:: Tasks to perform ::
A - Decide whether each of the statements (i), (ii) and (iii) below agrees with the listening-time excerpt. Answer yes or no for each, and quote the words of the excerpt that decide it: (i) perceived groove explained a significant amount of variance when all other variables were in the model; (ii) mean interestingness was higher in Experiment 3 than in Experiment 2; (iii) the mediating role of interestingness was examined before that of enjoyment.
B - Repeat the listening-time excerpt word for word from "Figure 7 shows" up to and including "beginning with enjoyment.".

:: Document extract ::
::::
Of the subjective variables, enjoyment (Table 3, Model 5) and interestingness (Table 3, Model 8) independently explained large amounts of variance. Mood congruency (Table 3,Model 6) and perceived complexity (Table 3, Model 7) also explained statistically significant amounts of variance in listening times, albeit it to a much lesser degree. Perceived groove and a sense of familiarity did not explain significant amounts of variance when all other variables were present in the model. The large amount of variance that interestingness explained independently of enjoyment contrasted with what we had observed in Experiment 2. In Experiments 1 and 2, enjoyment dominated the other subjective variables in explaining listening time. That interest in the music served to explain additional variance in listening time suggests that stimuli in the present experiment enticed participants to listen longer to the music, even if they were not being motivated purely by enjoyment. A two-sample t-test comparing interestingness ratings across stimuli and participants in Experiments 2 and 3 indicated that mean interestingness was significantly higher in Experiment 3 (3.54 ± 1.66; mean ± SD) than in Experiment 2 (3.20 ± 1.71), t(3367.2) = 8.84, p < .0001.

Mediation analyses

Figure 7 shows the results of the multi-level mediation analyses. Because enjoyment and interestingness explained such large amounts of listening time variance, we examined the potential mediating role of each of these variables separately,2 beginning with enjoyment.

FIGURE 7.

Mediation analysis for Experiment 3. The numbers indicate beta coefficient estimates with 95% confidence intervals.

FIGURE 7.

Mediation analysis for Experiment 3. The numbers indicate beta coefficient estimates with 95% confidence intervals.
::::
:: Data for review ::
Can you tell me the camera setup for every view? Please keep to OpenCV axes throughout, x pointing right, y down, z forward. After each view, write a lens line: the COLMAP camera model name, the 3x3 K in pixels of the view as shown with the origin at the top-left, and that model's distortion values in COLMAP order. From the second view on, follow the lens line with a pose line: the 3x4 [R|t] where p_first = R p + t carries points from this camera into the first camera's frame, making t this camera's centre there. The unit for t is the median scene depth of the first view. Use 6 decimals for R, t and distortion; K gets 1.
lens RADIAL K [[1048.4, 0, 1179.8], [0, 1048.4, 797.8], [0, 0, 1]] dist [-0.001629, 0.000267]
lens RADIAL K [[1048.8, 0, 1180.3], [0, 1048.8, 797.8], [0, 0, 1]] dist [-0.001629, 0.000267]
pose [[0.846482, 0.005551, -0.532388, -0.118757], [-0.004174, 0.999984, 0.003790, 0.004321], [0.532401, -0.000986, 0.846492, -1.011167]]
::::
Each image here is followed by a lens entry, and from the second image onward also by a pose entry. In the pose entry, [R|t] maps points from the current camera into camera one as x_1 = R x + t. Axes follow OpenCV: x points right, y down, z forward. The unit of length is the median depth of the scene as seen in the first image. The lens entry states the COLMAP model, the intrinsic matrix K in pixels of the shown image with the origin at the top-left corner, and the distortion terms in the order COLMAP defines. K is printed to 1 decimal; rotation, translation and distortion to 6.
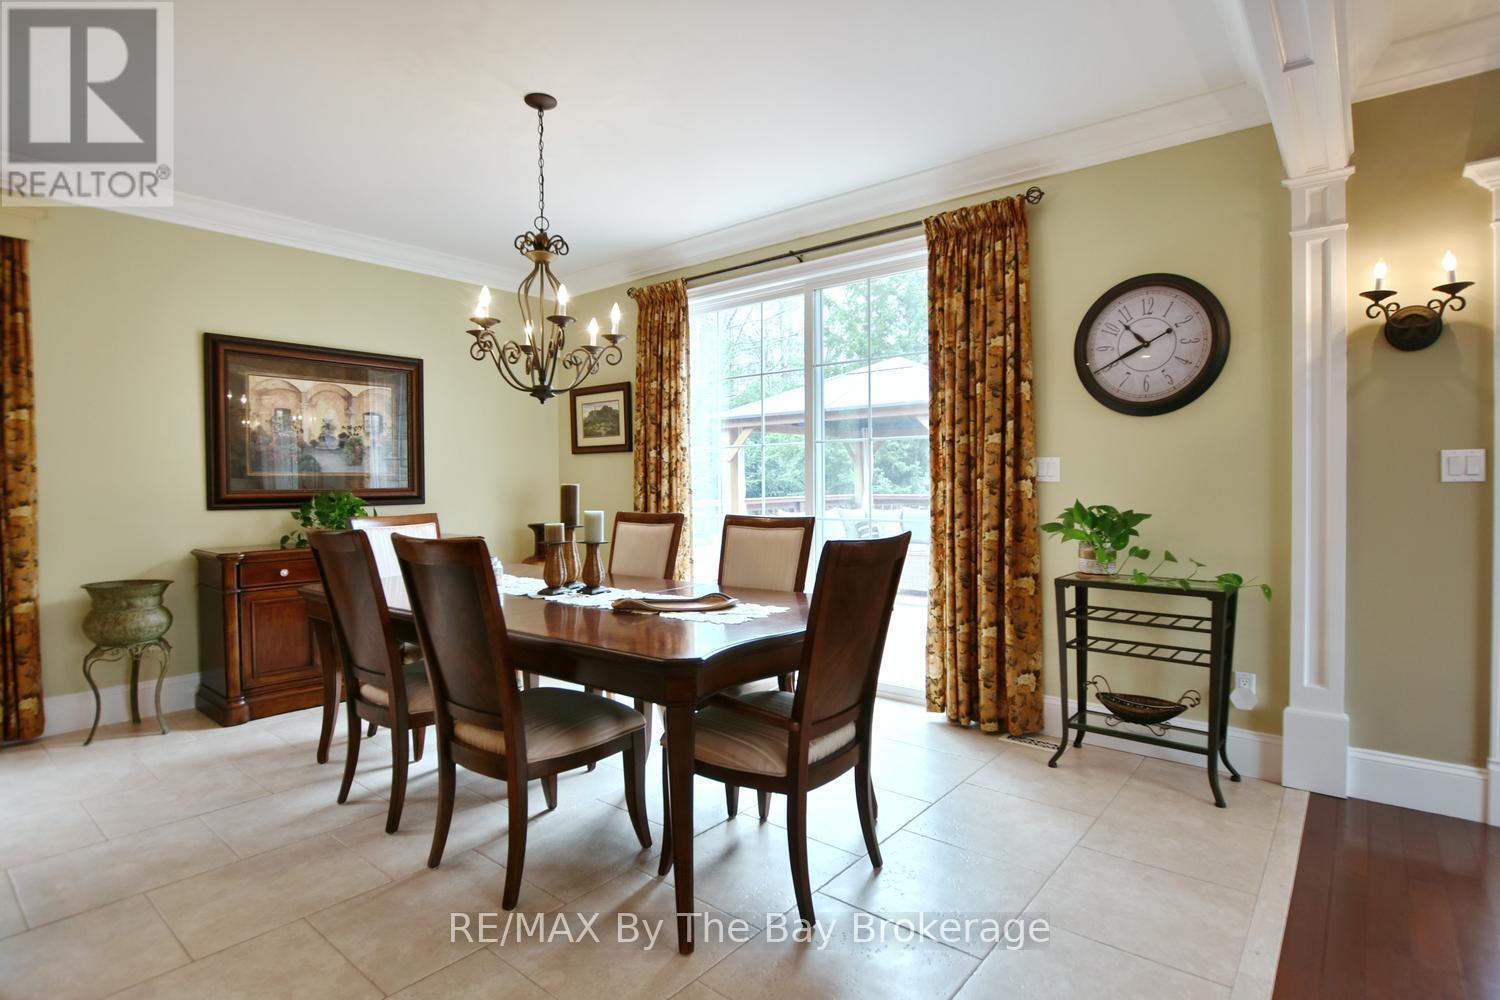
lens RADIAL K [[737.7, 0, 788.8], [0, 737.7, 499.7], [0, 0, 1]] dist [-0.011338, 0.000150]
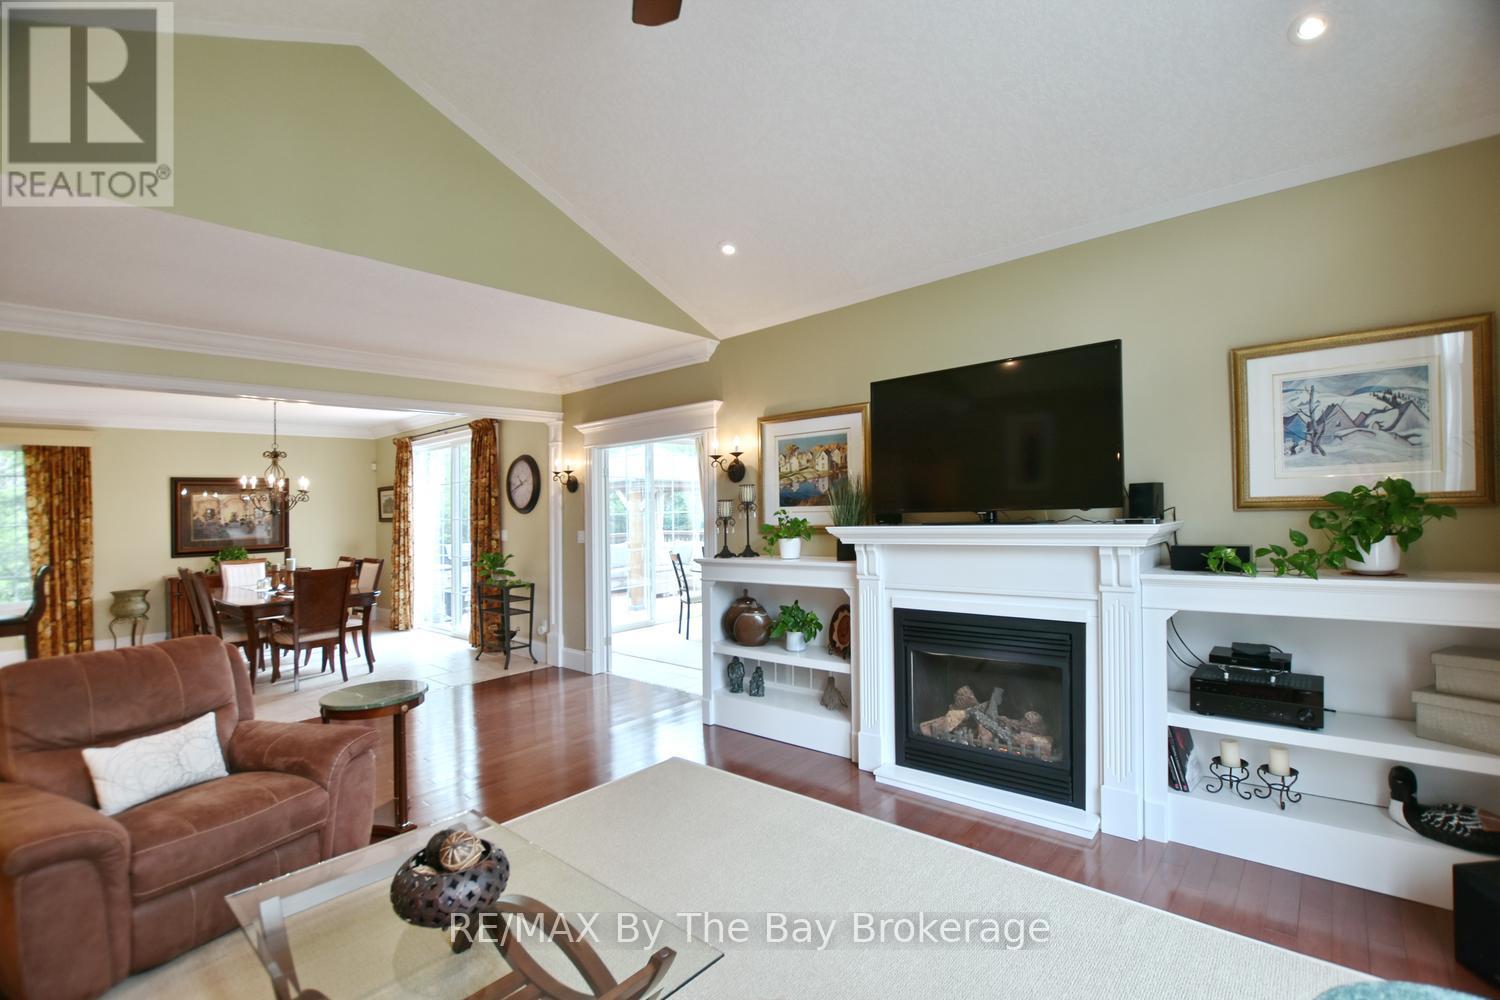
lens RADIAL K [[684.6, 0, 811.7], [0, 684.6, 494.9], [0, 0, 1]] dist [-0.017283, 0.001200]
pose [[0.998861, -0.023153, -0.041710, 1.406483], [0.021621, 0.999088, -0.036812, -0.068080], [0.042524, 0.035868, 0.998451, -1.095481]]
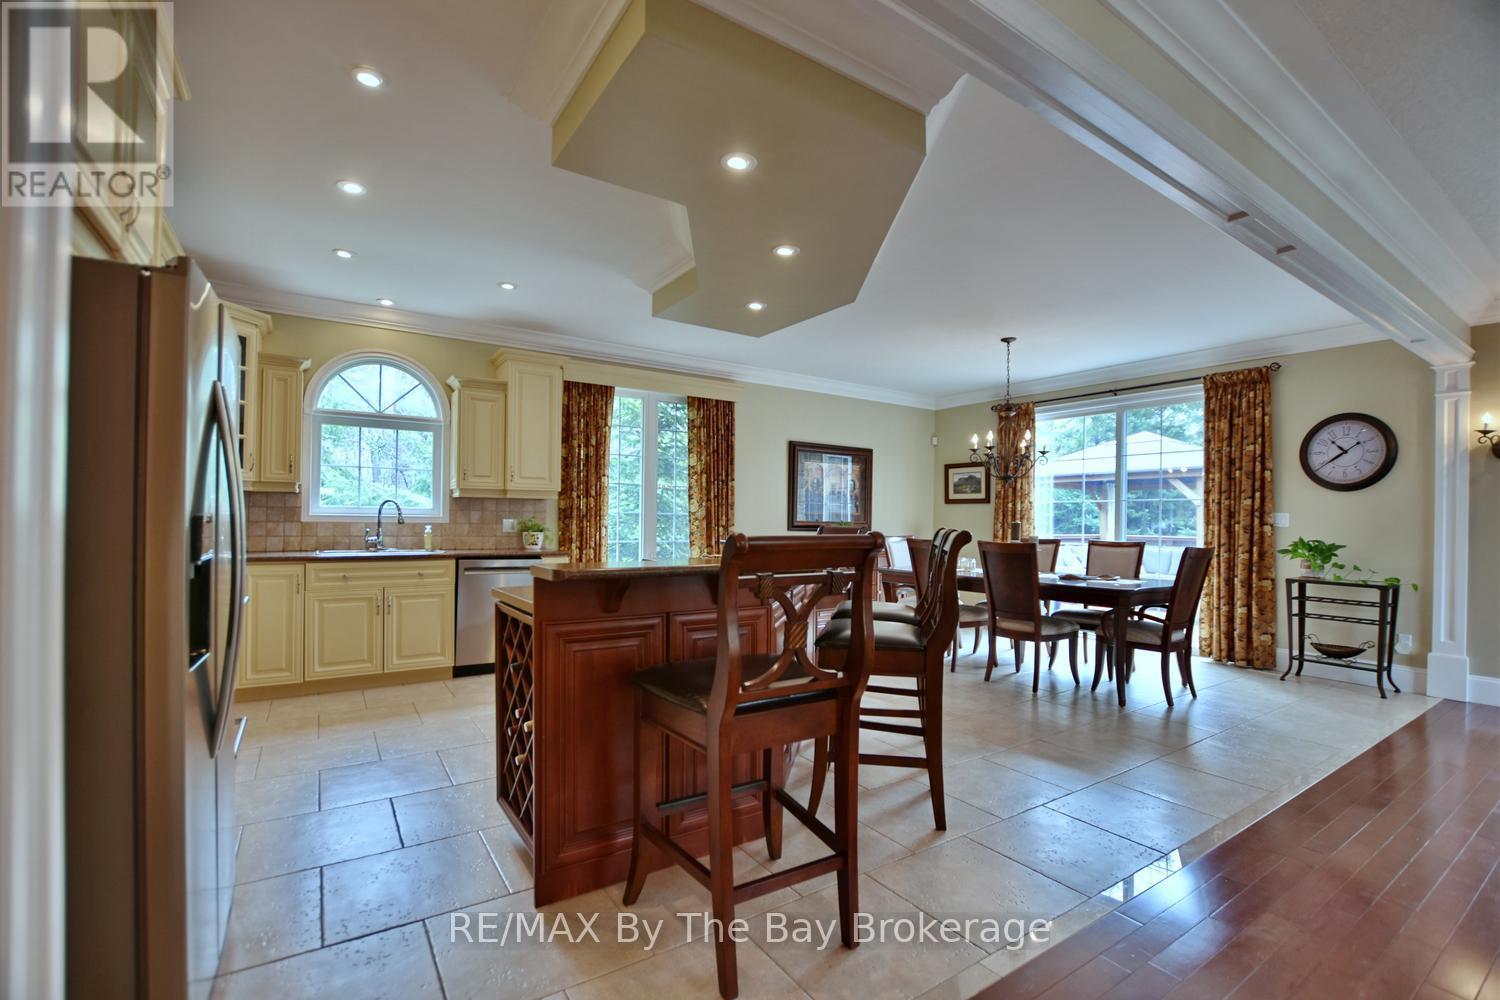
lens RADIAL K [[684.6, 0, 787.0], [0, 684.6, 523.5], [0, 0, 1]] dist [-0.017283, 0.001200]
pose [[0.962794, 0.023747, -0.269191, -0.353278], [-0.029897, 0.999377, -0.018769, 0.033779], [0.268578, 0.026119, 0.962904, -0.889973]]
::::
:: Results for each task ::
A -
(i) No: "Perceived groove and a sense of familiarity did not explain significant amounts of variance when all other variables were present in the model."
(ii) Yes: "mean interestingness was significantly higher in Experiment 3 (3.54 ± 1.66; mean ± SD) than in Experiment 2 (3.20 ± 1.71)"
(iii) No: "we examined the potential mediating role of each of these variables separately,2 beginning with enjoyment."

B -
Figure 7 shows the results of the multi-level mediation analyses. Because enjoyment and interestingness explained such large amounts of listening time variance, we examined the potential mediating role of each of these variables separately,2 beginning with enjoyment.